_Exercise objective_
Look through the listing below for the line containing "EZlocal Pro for Business". Copy it and each line after it up to and including the line containing "t savings and selection of UTV compon", exactly, leaving out pictures.

------ Exercise inputs

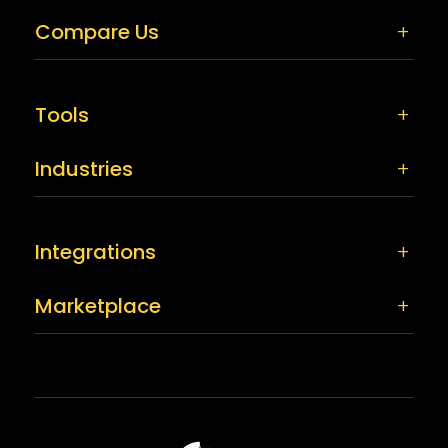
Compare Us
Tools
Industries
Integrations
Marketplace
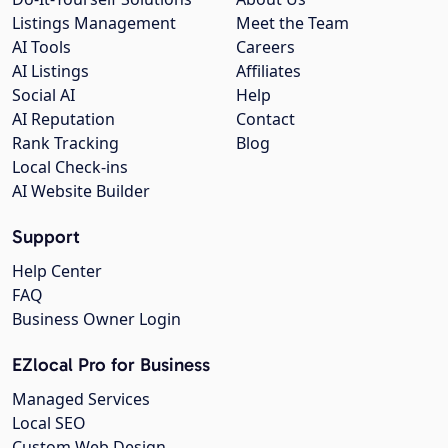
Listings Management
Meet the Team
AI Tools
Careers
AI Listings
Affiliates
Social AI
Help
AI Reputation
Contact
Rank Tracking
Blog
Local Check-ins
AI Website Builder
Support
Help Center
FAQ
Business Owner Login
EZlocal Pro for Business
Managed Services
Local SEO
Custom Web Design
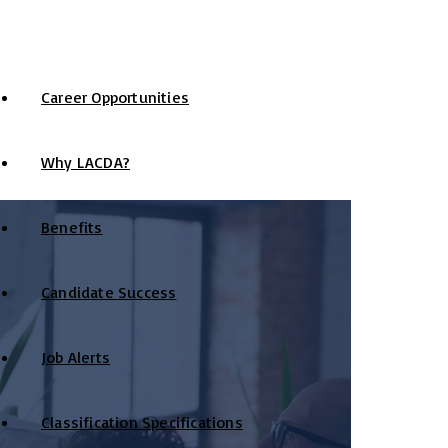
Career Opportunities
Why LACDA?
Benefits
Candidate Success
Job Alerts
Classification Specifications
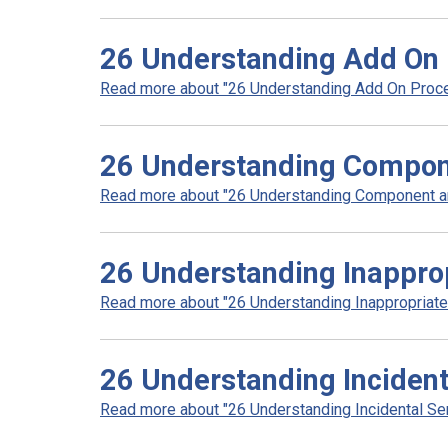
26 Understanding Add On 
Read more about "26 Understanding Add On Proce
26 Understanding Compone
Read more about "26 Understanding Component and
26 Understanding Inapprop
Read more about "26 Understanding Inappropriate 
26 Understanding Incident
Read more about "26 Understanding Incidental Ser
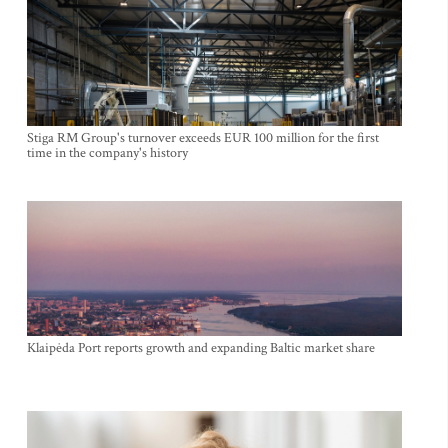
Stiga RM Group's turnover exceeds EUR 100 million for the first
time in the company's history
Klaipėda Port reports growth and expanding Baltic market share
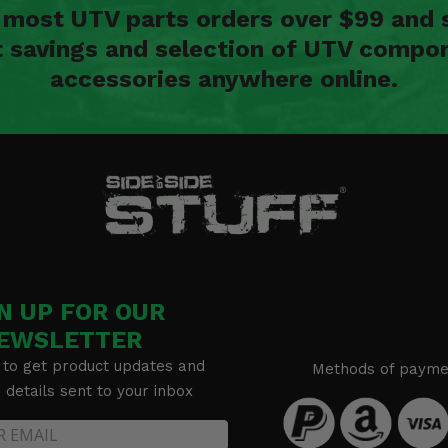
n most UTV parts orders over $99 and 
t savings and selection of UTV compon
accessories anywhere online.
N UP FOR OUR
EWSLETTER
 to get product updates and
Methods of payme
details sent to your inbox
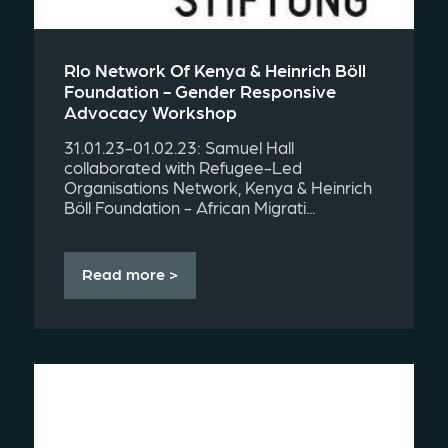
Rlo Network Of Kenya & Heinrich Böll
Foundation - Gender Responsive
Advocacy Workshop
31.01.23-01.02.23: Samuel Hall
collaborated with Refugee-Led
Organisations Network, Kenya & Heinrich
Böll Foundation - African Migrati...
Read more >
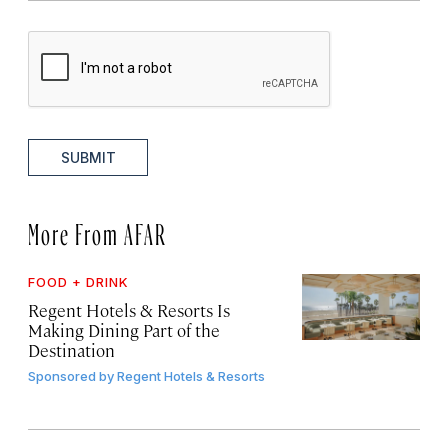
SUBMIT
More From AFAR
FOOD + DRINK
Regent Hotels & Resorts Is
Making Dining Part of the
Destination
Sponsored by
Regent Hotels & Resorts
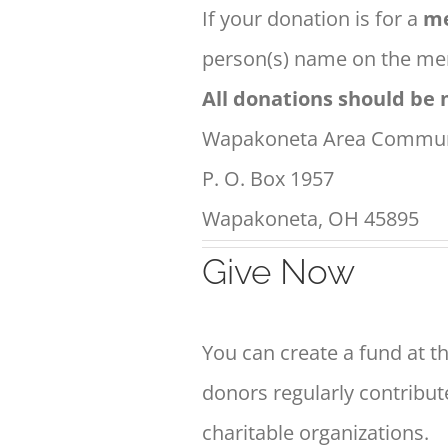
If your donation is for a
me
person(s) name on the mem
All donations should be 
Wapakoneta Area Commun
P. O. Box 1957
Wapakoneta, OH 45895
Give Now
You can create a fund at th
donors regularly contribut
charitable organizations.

------------

_Response below_
EZlocal Pro for Business
Managed Services
Local SEO
Custom Web Design
Career Opportunities
Why LACDA?
Benefits
Candidate Success
Job Alerts
Classification Specifications
26 Understanding Add On 
Read more about "26 Understanding Add On Proce
26 Understanding Compone
Read more about "26 Understanding Component and
26 Understanding Inapprop
Read more about "26 Understanding Inappropriate 
26 Understanding Incident
Read more about "26 Understanding Incidental Ser
Stiga RM Group's turnover exceeds EUR 100 million for the first
time in the company's history
Klaipėda Port reports growth and expanding Baltic market share
n most UTV parts orders over $99 and 
t savings and selection of UTV compon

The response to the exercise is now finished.